Он перечитал, удивляясь. «Поэт, тьфу!.. — сморщился, застеснялся. — Что за наваждение такое! Я стал праздным провинциалом. Как стыдно… Нет, Джой права… Поедем. Хоть в Петербург, но в Европу. Как мог я в мечтах о творческом порыве предполагать, что уединение и изоляция, устранение помех к труду — есть благоприятные условия для его выполнения? Чушь! Вне среды, заинтересованной в моей работе, усилия мои бессмысленны и действительно праздны… Назад! Хоть к месье Шарко, под его дурацкий душ…»
Наконец-то счастливый характер Гумми принес счастье ему самому!.. Не все же ласкать поленья… Ему теперь было зачем, кому и для кого, а так же — куда и к кому. Как говорится, жизнь его обрела смысл. Он разделил свое одиночество пополам. Он был счастлив.

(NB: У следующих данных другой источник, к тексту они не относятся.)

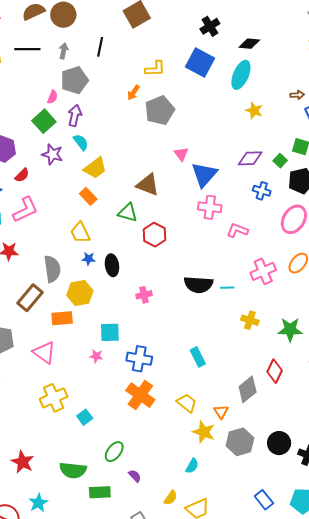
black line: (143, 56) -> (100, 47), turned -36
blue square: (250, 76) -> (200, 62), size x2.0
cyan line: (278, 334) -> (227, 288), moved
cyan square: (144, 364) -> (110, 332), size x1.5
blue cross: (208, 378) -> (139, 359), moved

Он и сам не заметил, как в первый же раз, пока он провожал доктора Давина от вокзала до его желтого особняка, успел ему рассказать все, всю свою жизнь, все, что знал, и даже все, над чем задумывался. Его и это удивило, и еще больше то, как быстро он все это рассказал, какая маленькая оказалась его жизнь — как у новорожденного. Он даже замер с открытым ртом, нагнав своим рассказом на полдороге настоящее мгновение и совпав с ним: вот он идет с доктором по этой дороге… Этим вся его жизнь и кончалась. Венчалась удачно — он покачал головой, посмеиваясь над собой, и закрыл рот.